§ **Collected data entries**
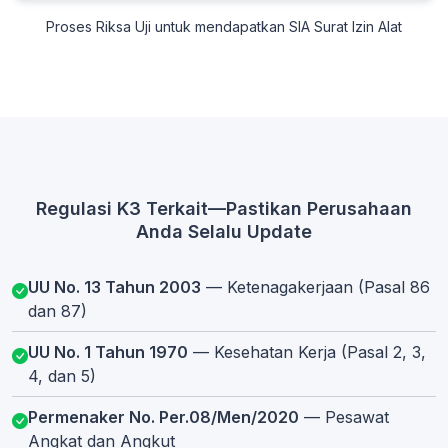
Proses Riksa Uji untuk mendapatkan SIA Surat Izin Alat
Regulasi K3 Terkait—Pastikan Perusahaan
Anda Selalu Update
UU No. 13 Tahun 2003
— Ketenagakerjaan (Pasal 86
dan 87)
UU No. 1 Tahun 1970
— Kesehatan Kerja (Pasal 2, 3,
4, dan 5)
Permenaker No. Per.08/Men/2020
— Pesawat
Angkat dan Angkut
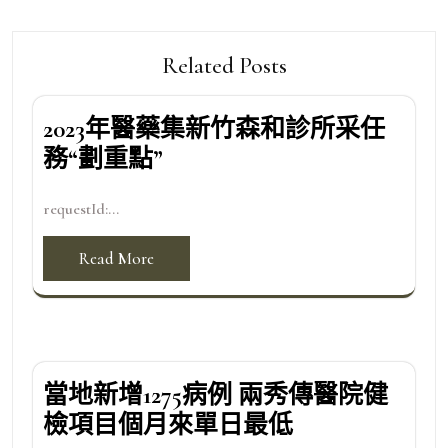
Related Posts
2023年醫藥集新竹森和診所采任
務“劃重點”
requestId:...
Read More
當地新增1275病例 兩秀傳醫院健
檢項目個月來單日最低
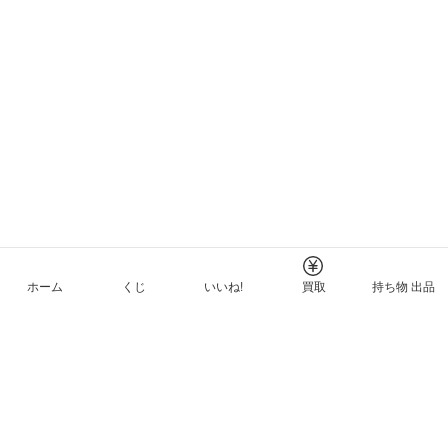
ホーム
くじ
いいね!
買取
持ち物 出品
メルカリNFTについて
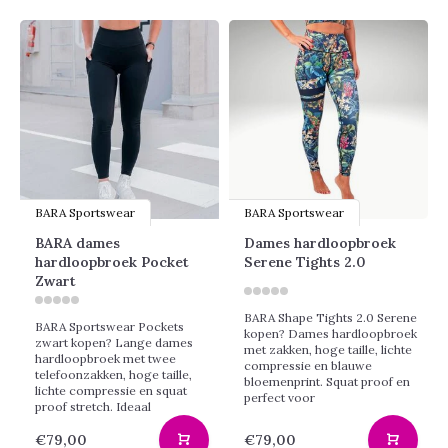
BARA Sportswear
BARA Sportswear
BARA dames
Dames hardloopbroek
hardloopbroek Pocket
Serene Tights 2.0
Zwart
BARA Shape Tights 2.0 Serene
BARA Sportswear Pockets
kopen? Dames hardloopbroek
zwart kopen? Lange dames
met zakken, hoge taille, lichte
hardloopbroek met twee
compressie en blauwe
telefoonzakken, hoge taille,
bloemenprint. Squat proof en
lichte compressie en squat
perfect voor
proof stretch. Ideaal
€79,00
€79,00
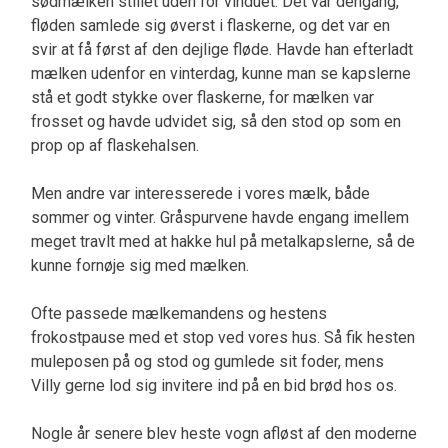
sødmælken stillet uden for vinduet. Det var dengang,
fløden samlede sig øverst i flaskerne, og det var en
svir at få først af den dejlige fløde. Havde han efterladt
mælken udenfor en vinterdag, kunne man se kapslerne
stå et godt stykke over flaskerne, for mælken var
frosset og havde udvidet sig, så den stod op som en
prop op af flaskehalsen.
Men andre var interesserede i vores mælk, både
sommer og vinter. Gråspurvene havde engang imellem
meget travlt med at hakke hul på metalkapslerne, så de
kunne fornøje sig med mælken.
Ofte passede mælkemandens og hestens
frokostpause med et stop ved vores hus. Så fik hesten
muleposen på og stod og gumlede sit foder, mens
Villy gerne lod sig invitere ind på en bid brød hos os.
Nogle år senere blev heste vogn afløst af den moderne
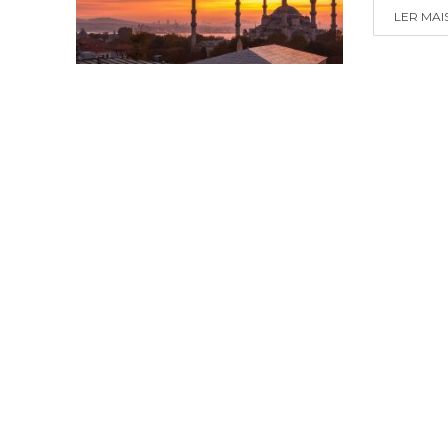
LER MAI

---

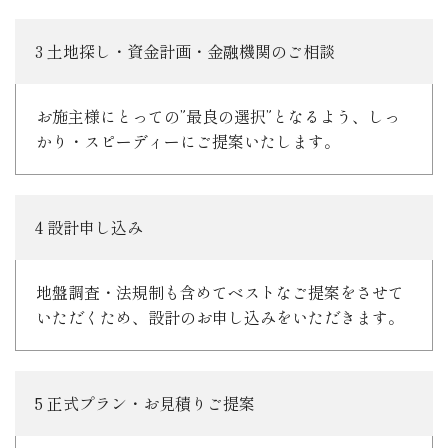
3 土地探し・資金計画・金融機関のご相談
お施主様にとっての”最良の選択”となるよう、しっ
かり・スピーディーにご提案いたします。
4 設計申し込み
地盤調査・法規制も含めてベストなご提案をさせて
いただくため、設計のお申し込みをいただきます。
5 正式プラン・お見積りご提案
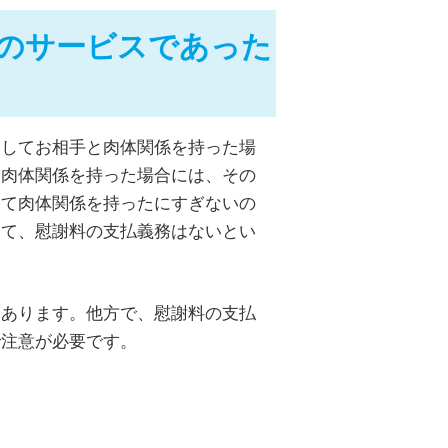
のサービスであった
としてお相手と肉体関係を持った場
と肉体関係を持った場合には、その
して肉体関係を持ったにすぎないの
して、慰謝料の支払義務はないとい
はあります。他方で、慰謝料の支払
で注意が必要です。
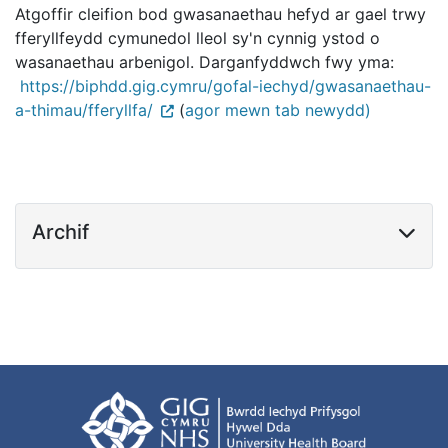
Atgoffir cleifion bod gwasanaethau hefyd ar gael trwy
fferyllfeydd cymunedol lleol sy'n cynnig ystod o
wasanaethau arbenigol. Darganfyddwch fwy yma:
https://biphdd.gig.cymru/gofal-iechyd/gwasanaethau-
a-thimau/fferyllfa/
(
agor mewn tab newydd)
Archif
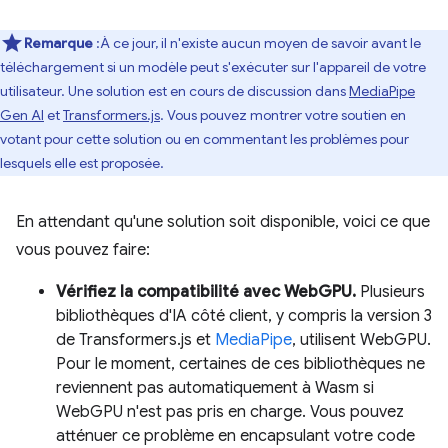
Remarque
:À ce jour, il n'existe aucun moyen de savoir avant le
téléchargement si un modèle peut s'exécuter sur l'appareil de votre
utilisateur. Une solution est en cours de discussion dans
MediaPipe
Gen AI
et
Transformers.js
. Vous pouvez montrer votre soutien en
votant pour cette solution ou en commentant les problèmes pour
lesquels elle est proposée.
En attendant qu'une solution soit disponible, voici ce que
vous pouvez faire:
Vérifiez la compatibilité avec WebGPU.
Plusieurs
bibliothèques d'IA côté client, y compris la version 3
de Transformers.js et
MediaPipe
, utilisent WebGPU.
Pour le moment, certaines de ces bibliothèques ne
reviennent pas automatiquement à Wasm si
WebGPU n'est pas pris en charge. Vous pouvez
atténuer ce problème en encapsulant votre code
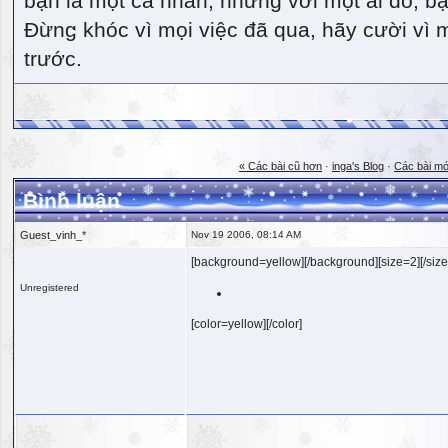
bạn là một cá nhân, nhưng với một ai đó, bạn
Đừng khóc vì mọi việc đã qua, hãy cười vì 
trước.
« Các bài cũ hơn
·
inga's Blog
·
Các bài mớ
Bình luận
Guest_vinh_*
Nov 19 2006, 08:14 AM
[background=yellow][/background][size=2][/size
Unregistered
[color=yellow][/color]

...

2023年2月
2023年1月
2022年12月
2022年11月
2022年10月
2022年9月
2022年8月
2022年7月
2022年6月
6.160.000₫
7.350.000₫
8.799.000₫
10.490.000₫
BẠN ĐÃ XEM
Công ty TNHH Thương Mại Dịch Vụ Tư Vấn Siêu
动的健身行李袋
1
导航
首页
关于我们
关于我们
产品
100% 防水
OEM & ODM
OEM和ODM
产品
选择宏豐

§ **The task**
Repeat everything from the line containing "3 土地探し・資金計画・金融機関のご相談" down to the line containing "[color=yellow][/color]", both of those lines included. Leave the pictures out of your answer.

§ **Task output**
3 土地探し・資金計画・金融機関のご相談
お施主様にとっての”最良の選択”となるよう、しっ
かり・スピーディーにご提案いたします。
4 設計申し込み
地盤調査・法規制も含めてベストなご提案をさせて
いただくため、設計のお申し込みをいただきます。
5 正式プラン・お見積りご提案
のサービスであった
としてお相手と肉体関係を持った場
と肉体関係を持った場合には、その
して肉体関係を持ったにすぎないの
して、慰謝料の支払義務はないとい
はあります。他方で、慰謝料の支払
で注意が必要です。
Atgoffir cleifion bod gwasanaethau hefyd ar gael trwy
fferyllfeydd cymunedol lleol sy'n cynnig ystod o
wasanaethau arbenigol. Darganfyddwch fwy yma:
https://biphdd.gig.cymru/gofal-iechyd/gwasanaethau-
a-thimau/fferyllfa/
(
agor mewn tab newydd)
Archif
Remarque
:À ce jour, il n'existe aucun moyen de savoir avant le
téléchargement si un modèle peut s'exécuter sur l'appareil de votre
utilisateur. Une solution est en cours de discussion dans
MediaPipe
Gen AI
et
Transformers.js
. Vous pouvez montrer votre soutien en
votant pour cette solution ou en commentant les problèmes pour
lesquels elle est proposée.
En attendant qu'une solution soit disponible, voici ce que
vous pouvez faire:
Vérifiez la compatibilité avec WebGPU.
Plusieurs
bibliothèques d'IA côté client, y compris la version 3
de Transformers.js et
MediaPipe
, utilisent WebGPU.
Pour le moment, certaines de ces bibliothèques ne
reviennent pas automatiquement à Wasm si
WebGPU n'est pas pris en charge. Vous pouvez
atténuer ce problème en encapsulant votre code
bạn là một cá nhân, nhưng với một ai đó, bạn
Đừng khóc vì mọi việc đã qua, hãy cười vì 
trước.
« Các bài cũ hơn
·
inga's Blog
·
Các bài mớ
Bình luận
Guest_vinh_*
Nov 19 2006, 08:14 AM
[background=yellow][/background][size=2][/size
Unregistered
[color=yellow][/color]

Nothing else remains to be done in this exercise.